EXERCISE TASK ▸
Continue the transcript about how a falling cat rights itself, picking up after its final sentence.

READING PASSAGE ▸
Like most simple questions there's a very complex answer. For instance
let me re-word this question. How does a cat go from feet up
to feet down in a falling reference frame without violating
the conservation of angular momentum. Now I've studied free falling bodies,
my own in fact, in several different environments and once I get my angular rotation started
in one direction, I can't stop it. Today, we're gonna use a high speed camera, we're not
gonna use Alley, cause this is my daughter's cat, I don't want to hurt it. We're gonna use a stunt cat.
Let me introduce you to Gigi the stunt cat.
[music]
I'll just flip the video vertical, and then motion track
the cat. It's just gonna take a lot more effort in post. We're gonna try to do
it in a way that doesn't make anybody mad. That's pretty hard to do.
You've gotta drop a cat. Ready Gigi? Good.
Checking out the high speed data there Gigi?
[music]
OK the first thing a cat does when it's falling is try to figure out which way is up.
It does this either with a gyro in the ear, or with it's eyes.
3..2..
Ready to talk cat physics? Alright, so check out this footage I captured with the Phantom Miro
while Gigi goes to get a drink of water. So here's what's interesting about this to me. If you'll notice
at the beginning of the drop the cat is not rotating. Half way through the drop
the cat is rotating, and then at the very end Gigi somehow stops rotating.
Newton's first law says that an object at rest will stay at rest unless acted
on by an external force. I see no external forces on this cat.
So what's happening here? It's not making sense to me. OK so in order to
really get the right data, we're gonna have to drop her 90 degrees out of phase. Ready girl?
This time watch her tail. 3.. 2.. 1..
[music]
OK so you think you've figured it out? Check this out.
You probably noticed that when the cat was falling, her tail was rotating in the
direction opposite of where her body was rotating. What's interesting about that
is that that's not how it works. In fact even Bobtail cats
can do this. It's called the cat righting reflex. I'll prove it to you.
I came across some video from the 60s when the air force was researching micro gravity for
future astronauts. Turns out they took some cats up on parabolic flights.
He tries to rotate his tail to flip over but it doesn't work. He just ends up
nutating wildly. Then he does something interesting. He takes his back
and he bends it, and when he bends his back and then creates motion, something interesting happens.

EXTRACTED DATA ▸
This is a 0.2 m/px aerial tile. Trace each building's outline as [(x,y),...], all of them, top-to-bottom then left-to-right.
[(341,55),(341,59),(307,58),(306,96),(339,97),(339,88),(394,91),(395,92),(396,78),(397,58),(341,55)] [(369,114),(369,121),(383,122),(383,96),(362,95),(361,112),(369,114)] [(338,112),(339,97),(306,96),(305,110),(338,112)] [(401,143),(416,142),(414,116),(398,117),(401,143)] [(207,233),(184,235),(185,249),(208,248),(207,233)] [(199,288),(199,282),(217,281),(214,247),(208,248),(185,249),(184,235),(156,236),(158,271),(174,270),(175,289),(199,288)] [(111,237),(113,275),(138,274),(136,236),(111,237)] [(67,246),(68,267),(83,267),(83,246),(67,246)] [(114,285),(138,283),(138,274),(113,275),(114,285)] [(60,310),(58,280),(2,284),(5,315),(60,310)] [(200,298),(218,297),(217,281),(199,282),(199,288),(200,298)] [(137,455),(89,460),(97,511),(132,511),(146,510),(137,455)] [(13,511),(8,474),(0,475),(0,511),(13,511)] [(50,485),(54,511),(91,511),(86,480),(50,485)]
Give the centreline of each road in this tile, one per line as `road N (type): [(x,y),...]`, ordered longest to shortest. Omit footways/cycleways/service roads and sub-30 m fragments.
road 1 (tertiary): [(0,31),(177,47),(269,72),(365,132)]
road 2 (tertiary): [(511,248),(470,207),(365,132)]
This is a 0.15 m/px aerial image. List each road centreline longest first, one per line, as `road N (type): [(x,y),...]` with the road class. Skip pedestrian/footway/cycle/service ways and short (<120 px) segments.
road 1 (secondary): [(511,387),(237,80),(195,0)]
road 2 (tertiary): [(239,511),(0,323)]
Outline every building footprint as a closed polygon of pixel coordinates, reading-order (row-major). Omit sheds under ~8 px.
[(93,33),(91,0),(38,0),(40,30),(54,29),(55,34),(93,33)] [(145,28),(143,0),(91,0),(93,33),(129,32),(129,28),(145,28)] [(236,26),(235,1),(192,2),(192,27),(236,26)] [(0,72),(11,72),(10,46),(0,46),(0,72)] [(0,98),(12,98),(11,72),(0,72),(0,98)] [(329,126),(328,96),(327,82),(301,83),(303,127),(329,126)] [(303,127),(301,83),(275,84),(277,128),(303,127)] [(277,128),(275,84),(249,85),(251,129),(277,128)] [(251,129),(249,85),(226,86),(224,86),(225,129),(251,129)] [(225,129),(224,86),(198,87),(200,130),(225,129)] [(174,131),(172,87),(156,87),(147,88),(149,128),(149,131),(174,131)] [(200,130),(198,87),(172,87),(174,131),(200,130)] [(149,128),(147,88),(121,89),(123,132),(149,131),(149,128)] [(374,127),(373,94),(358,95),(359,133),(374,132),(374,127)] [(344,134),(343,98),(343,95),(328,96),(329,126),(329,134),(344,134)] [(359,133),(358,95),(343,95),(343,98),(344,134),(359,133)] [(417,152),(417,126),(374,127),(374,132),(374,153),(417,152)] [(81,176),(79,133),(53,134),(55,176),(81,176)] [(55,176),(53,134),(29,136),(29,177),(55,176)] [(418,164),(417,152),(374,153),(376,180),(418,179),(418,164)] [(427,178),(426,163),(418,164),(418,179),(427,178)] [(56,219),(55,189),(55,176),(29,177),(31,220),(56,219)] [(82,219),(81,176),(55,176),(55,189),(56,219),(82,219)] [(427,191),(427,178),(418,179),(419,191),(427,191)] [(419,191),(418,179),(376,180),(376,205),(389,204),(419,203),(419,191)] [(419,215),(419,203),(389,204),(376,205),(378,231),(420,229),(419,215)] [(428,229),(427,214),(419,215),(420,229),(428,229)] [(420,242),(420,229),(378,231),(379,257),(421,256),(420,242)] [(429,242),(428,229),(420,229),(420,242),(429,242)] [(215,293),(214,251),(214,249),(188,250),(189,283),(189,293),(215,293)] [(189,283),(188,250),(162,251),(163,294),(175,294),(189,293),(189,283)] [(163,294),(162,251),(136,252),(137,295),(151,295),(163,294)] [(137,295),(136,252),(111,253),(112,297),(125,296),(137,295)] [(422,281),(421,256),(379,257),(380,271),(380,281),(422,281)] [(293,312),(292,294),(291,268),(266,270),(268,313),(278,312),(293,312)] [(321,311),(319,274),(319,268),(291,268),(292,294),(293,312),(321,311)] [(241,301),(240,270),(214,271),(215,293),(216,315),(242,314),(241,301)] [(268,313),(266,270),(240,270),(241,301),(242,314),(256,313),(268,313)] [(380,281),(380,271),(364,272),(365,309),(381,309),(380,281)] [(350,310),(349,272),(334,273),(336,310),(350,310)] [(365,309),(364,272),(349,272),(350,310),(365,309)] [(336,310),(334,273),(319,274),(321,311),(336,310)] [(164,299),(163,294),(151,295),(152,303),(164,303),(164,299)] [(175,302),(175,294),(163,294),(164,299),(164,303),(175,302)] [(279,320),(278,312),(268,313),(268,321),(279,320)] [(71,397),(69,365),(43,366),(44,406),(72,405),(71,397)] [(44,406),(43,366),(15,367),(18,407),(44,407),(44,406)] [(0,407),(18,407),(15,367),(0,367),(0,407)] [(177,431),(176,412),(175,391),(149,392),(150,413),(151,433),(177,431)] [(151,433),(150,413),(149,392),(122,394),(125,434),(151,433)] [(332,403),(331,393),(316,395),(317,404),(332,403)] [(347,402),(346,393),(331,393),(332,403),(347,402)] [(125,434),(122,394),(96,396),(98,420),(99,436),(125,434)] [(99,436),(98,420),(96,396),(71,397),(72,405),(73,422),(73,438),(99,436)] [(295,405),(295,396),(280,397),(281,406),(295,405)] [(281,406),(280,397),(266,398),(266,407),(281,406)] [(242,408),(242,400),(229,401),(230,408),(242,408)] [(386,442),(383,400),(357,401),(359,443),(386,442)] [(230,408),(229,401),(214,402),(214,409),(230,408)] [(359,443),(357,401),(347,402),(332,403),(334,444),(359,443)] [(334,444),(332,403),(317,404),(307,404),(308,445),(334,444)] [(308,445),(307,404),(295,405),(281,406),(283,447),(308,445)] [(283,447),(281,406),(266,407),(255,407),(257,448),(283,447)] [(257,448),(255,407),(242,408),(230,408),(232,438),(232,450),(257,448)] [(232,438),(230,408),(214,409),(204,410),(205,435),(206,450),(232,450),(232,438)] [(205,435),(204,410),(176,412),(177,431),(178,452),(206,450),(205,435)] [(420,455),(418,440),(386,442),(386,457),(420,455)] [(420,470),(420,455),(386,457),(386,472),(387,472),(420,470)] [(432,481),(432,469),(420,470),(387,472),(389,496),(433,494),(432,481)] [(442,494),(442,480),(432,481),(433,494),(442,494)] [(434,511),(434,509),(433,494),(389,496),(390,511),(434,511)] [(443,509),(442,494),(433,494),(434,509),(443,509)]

EXPECTED OUTPUT ▸
Aah. Now we're getting somewhere. So let me
show you one more cat flip with the Miro and we'll figure this out.
OK the arched back ends up being pretty
important. What he does is he divides his body up into two separate rotational
axes that are tilted from one another. When he's released he pulls his front paws in
and does the ice skater trick. He decreases his moment of inertia in the front so he can spin
fast up there, but in the back he pushes his legs away from him, increasing his moment
of inertia, so a really large twist in the front equals a really small
twist in the back in the opposite direction and the torques equal out. So as soon as
he gets his front paws in under him, all he has to do is extend those legs back out to
increase that moment of intertia and stop the front twist, and extend his back
legs along that rear axis. That allows him to twist those around
really fast, and then all he has to do is pull them back in under his body and then extend
all four legs and brace for impact.
[music]
So thank you for your attention. I hope you learned something
pretty cool about cats. If you don't mind.. [Angry meowing] Ooh! OK OK I'm done!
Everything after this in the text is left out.